事業部門別では、旅行サービス事業が前年同期比1.47%の成長であった。一方、観光地・テーマーパーク運営事業については、深セン錦繍中華の入場者数が、4.63%増、珠海海泉湾は23%増であった。免税店業務の業績も好調で、ホテル運営業務では多数のイベントを開催した。

同社が力を入れている遊覧船については、「南海之夢」号の乗船人数が14.06%増加した。新たに運営を開始した「コロンス島」号は二度の航行を行い、乗船人数の合計は3000人と好調な滑り出しであった。

出典:http://www.ctg.cn/news/teamnews/11017357.html

中国 同程芸竜、2019年第三四半期の業績を発表〜旅行業界事情〜

オンライン旅行事業を手がける同程芸竜は、2019年の第3四半期の業績を発表した。売上高は、前年同期比22.3%増の2062百万人民元、調整後EBITDAは27.7%増の547百万元であった。調整後EBITDA利益率は、26.5%であった。調整後純利益は、33.2%増の419百万元となった。

重要指標では、MAU(月間アクティブユーザー数)が前年同期比20.3%増の234百万人、月間課金ユーザー数は、31.9%増の29.8百万人であった。

オンライン旅行代理業務(OTA)を中心に手がける同社は、今期、テンセントとの提携を背景に、ユーザーを効率的に獲得することができた。テンセントが運用するアプリ、WeChatの中で使用可能なミニプログラムが強力な顧客獲得・マネタイズ手段となっている。また、今期は、最上級の都市だけでなく、中小規模の都市での顧客獲得・マネタイズが進行しているという。

出典:http://asia.blob.euroland.com/press-releases-attachments/1176654/HKEX-EPS_20191125_9076591-0.PDF

FOLIDAY、中国青旅集団と戦略提携〜旅行業界事情〜

2019年10月30日の発表によると、中国のコングロマリット大手・復星国際傘下で、旅行・観光大手のFOLIDAY(復星旅遊文化集団)は、同じく旅行事業を手掛ける中国青旅集団と戦略提携を行った。両社は双方のブランドやノウハウを活用しながら、優れた旅行スポットの創出、伝統的旅行産業の改善などに取り組むとしている。中国青旅集団は、1980年という最も早い時期に設立された国有旅行会社である。

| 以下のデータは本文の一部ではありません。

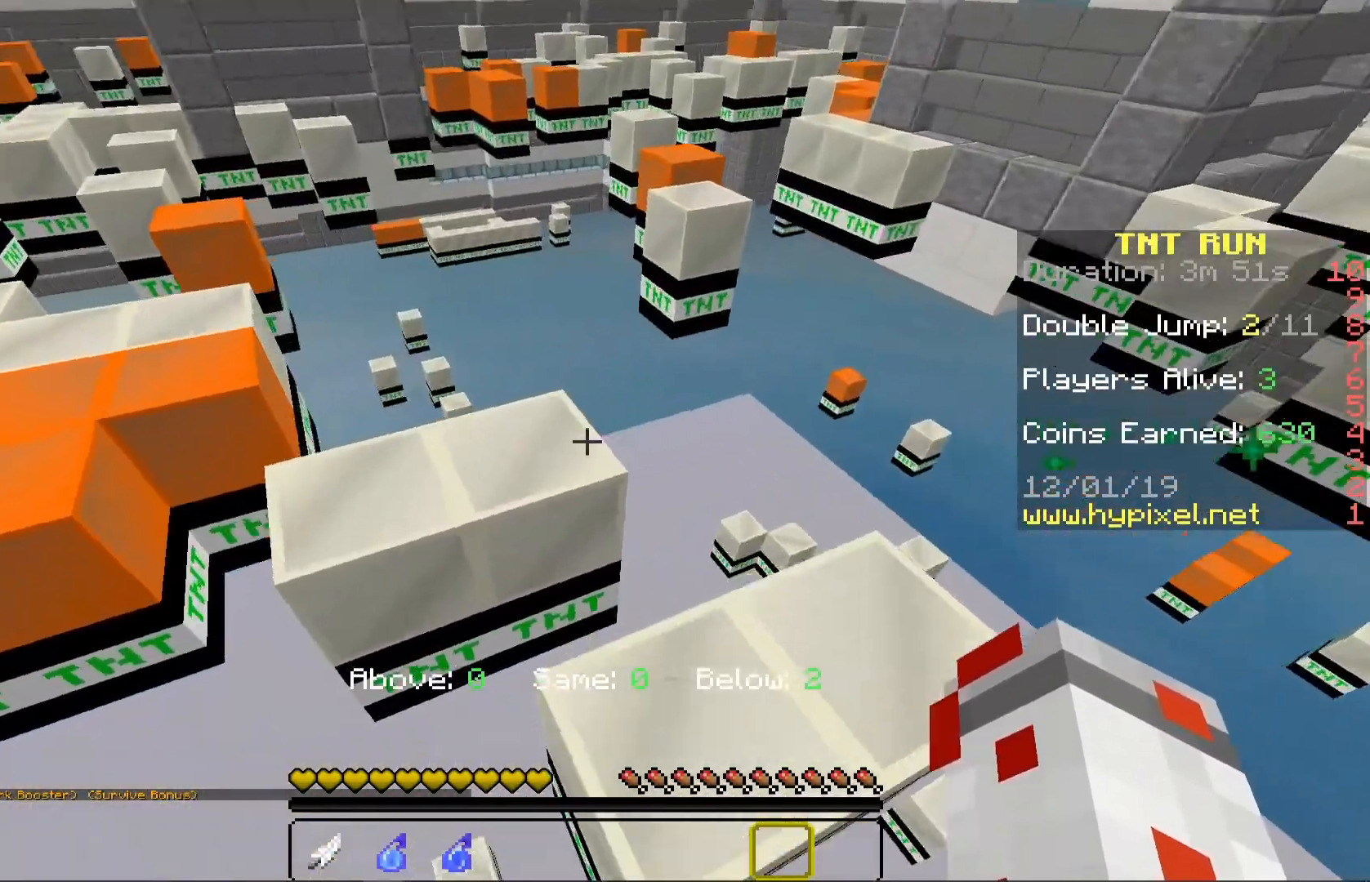
{"keys": ["d"], "mouse": [], "events": [[100, "d", "down"], [100, "s", "down"], [133, "space", "down"], [333, "s", "up"], [400, "space", "up"]]}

FOLIDAYは、旅行・観光事業を手掛け、世界最大のリゾート運営会社でもある。傘下には、フランスのClub Med地中海、三亜アトランシア、イギリスの旅行代理店トーマスクックなどを抱えており、事業経営と投資戦略を成長の両輪として据えている。

両社によれば、今後は、FOLIDAYの観光地運営ノウハウや、中国青旅のリソースを生かし、新たな観光スポットである「復遊城」の開発など、多くのプロジェクトを行う。また、文化・金融面での協業やファンドの設立なども視野に入れている。

出典:http://www.fosunholiday.com/news?code=FOLIDAY_NEWS&id=news_detail&detailId=5riMfZEOTdqMdcVaw1nVzP&ind=0

2019年第3四半期 中国の旅行統計〜旅行業界事情〜

中華人民共和国文化観光部(文化旅遊部)は、2019年第3四半期の全旅行動向の統計を発表した。同期間中、中国国内を訪れた旅行者数は、485万人であった。旅客の出身地区の内訳は、大きい順に、香港、台湾、韓国、マカオ、アメリカ、ロシア、マレーシア、日本などであった。

同期間中、中国国内で団体旅行を行った旅行者数は、5587万人であった。その出身地区の内訳では、浙江省、湖北省、江蘇省、広東省などが順に上位をしめた。

同期間中、中国国外への旅行者数は、1758万人にのぼった。目的国別の内訳では、割合の大きい順に、タイ、日本、台湾、ベトナム、香港、マカオ、シンガポール、マレーシア、ロシア、インドネシア、その他であった。

出典:http://zwgk.mct.gov.cn/auto255/202001/t20200102_850061.html?keywords=

まとめ:中国の旅行業界

今回は、中国の旅行業界の最新事情についてご紹介しました。

オンライン事業や他産業からの参画も進む業界の動向に、今後も目が離せません!